If $f: X \to Y$ is continuous and $E \subseteq X$ is closed and bounded, $f(E)$ is closed and bounded? I'm trying to think of a counterexample to the claim if $f: X \to Y$ is continuous and $E \subseteq X$ is closed and bounded $f(E)$ is closed and bounded.  Here, $X$ and $Y$ are metric spaces.  Obviously, in Euclidean spaces this would be true, since continuity preserves compactness and compactness is equivalent to closed and bounded by Heine-Borel.
Help is appreciated.
 A: Let $X=Y=\Bbb{R}$ and $f$ be the identity. Equip $Y$ with the standard metric and $X$ with the bounded metric $d(x,y)=\min(|x-y|,1)$. Then $f$ is continuous, and $X$ is closed and bounded (as a subset of itself) but its image $Y$ is not bounded.

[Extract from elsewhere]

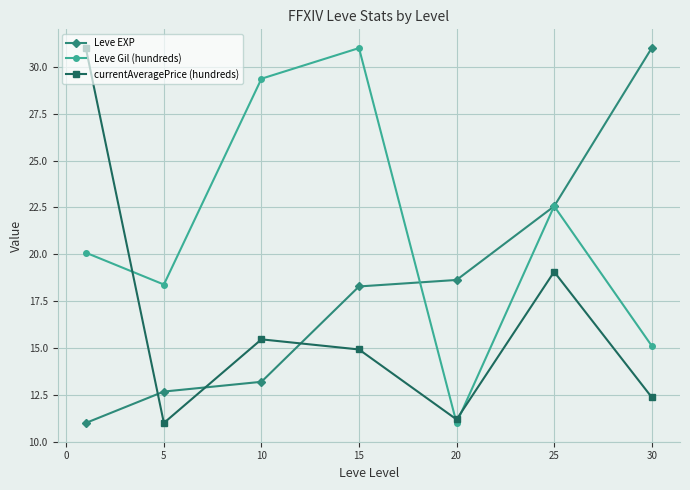

Which series has the largest total across all categories?

Leve Gil (hundreds)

More examples: $X=(0,1)$, $Y=\Bbb{R}$, $f(x)=1/x$, $E=X$. Here the image is neither closed nor bounded.
$X=(0,1)$, $Y=\Bbb{R}$, $f(x)=x$, $E=X$. Here the image is bounded but not closed.

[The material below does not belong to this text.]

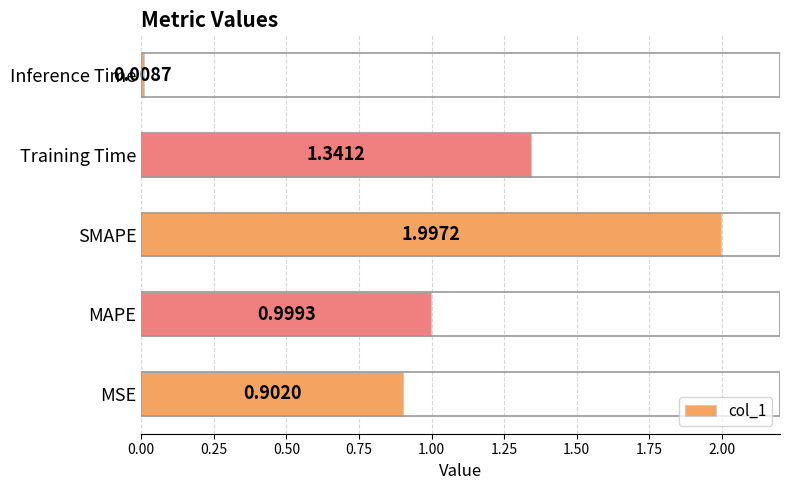

Are the bars horizontal?

Yes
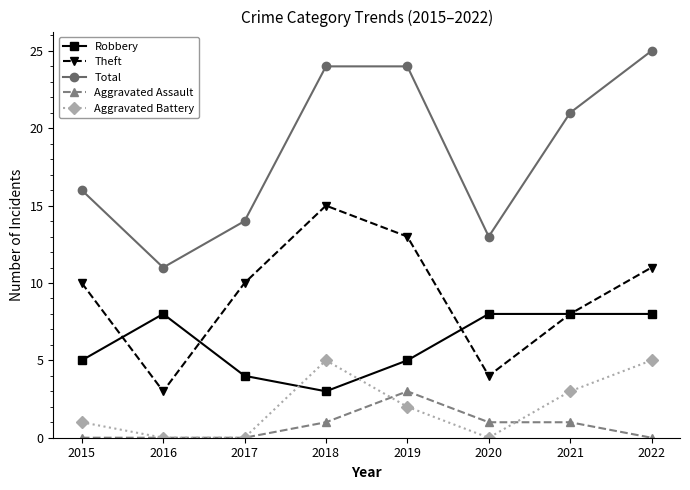

Is it true that Robbery equals 2 at 2021?

False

A: Actually you need a stronger condition on the metric space, namely total boundedness. This property says that for every $\epsilon>0$, there exists finitely many balls of radius $\epsilon$ such that their union covers the whole space. The proof is this:
Let $(M,d_1)$ total bounded metric space, and $f:M\rightarrow N$ a uniformly continuous function, and $E\subseteq M$ closed and bounded, choose a finite set of pairs $(x_i,\epsilon_i)$ with $x_i\in f(E)$ and $\epsilon_i>0$, in a way that the set of open sets $f^{-1}(B(x_i,\epsilon_i))$ cover $E$, it can be done for the condition of total boundedness and uniformly continuity. This says that $f(E)$ is bounded.
But as Chris Eagle showed, the set $f(E)$ need not be closed.